Quand, en 1519, Hernando Cortes débarque au Mexique, les Aztèques pensent d’abord qu’il s’agit de Quetzalcoatl. La première chose qu’ils font est donc de lui servir une boisson rouge, amère et épicée à base de cacao dans un gobelet d’or : le Xocoatl.

Cortes, venu chercher de l’or est un peu déçu mais il est plus avisé que son prédécesseur, Christophe Colomb. Lorsqu’il jette l’ancre non loin du Honduras, il se voit offrir des fèves de cacao. Mais il croit que ce sont des crottes de chèvre ou des amandes et les jette par-dessus bord. Ce n’est pas le cas de Cortes. Il réalise que le cacao ne manque pas de valeur, il fait part de sa découverte au roi Charles Quint et il aménage les premières plantations de cacaoyers pour obtenir de l’or.

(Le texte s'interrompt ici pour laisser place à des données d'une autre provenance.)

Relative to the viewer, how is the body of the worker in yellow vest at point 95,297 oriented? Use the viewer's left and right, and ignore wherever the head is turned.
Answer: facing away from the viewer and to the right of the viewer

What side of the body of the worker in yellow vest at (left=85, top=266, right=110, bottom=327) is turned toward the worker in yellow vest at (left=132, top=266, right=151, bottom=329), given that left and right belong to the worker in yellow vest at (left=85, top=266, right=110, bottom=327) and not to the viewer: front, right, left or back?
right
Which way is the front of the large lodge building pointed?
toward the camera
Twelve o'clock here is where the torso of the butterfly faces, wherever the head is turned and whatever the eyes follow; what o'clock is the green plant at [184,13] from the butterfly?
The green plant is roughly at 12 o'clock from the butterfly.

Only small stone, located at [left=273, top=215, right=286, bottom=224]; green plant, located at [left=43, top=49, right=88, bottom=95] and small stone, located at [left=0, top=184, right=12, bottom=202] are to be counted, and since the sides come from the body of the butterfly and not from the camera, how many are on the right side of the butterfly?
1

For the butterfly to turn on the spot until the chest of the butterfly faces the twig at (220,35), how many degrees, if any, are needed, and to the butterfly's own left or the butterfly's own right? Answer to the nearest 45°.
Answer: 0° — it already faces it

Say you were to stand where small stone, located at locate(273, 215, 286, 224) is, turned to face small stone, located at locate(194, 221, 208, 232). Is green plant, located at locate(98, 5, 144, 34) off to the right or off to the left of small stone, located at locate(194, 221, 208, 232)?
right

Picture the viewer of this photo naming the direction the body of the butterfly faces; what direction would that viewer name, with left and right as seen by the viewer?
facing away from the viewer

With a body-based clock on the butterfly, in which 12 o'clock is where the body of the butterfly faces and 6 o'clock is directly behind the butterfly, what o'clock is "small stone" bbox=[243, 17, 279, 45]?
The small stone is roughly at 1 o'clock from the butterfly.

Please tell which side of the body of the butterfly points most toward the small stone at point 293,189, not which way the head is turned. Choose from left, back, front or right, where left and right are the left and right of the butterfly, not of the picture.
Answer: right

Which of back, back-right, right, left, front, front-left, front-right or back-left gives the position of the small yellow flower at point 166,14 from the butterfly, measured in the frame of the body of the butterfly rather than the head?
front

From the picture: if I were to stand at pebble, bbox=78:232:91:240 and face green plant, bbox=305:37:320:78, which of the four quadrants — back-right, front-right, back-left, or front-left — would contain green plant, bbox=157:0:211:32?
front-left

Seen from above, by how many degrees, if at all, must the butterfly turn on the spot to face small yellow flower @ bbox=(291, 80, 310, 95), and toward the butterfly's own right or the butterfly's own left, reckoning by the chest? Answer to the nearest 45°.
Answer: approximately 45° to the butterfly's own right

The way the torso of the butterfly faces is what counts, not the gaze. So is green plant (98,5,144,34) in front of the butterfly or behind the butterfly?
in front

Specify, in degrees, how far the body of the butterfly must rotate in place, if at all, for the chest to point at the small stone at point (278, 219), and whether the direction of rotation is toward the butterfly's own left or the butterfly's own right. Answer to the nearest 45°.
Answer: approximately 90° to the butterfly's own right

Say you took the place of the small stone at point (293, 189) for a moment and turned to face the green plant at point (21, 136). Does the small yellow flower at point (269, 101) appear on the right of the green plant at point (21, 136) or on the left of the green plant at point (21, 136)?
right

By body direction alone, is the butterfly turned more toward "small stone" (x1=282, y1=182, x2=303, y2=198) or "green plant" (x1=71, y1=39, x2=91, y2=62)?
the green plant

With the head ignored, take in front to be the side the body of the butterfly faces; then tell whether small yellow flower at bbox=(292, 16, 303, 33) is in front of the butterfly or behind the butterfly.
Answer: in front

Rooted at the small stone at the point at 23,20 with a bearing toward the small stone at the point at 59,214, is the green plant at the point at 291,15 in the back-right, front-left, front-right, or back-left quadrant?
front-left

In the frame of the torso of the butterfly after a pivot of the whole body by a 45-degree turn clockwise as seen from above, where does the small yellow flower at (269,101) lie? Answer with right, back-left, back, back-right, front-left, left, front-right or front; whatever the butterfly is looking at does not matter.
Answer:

Ce sont des moines présents au Mexique qui, aux alentours de 1520, vont mettre la recette du premier chocolat chaud au point. Au cacao ils ajoutent du sucre de canne, de la vanille et parfois du clou de girofle pour obtenir une boisson plus conforme aux goûts espagnols. C’est un succès. Les premières « chocolaterias » s’ouvrent au Mexique, on y déguste le chocolat mousseux. Puis le chocolat fait son entrée dans chaque pays européen par le journal de voyage de l’Italien Antonio Carletti qui dévoile, peu après 1606, la fabrication du chocolat. Et le succès est immédiat. Italie, Pays-Bas, Allemagne, Suisse… le chocolat enthousiasme partout, à commencer par les rois, les aristocrates et la noblesse. Sa qualité d’aphrodisiaque fera d’ailleurs sa bonne réputation. Et chaque pays adaptera ses recettes selon ses goûts nationaux.

« En France, c’est Anne d’Autriche qui amène la boisson à la Cour. David Chaillou sera, en 1659, le premier chocolatier de France. L’engouement est immédiat et un débat s’engage au sujet des propriétés thérapeutiques du chocolat. Très vite, on attribue au chocolat des vertus aphrodisiaques », conclut la chef et historienne. Avant de quitter, Mme Véchambre a servi aux membres de la SHT et leurs invités des fondants au chocolat, des truffes et autres pâtisseries qu’elle a concoctées pour l’occasion. Les participants n’ont pu visiter toutes les pièces de la maison historique Campbell puisqu’une nouvelle exposition est en montage ces jours-ci mais le gestionnaire du site leur a offert un bref aperçu de l’histoire des lieux.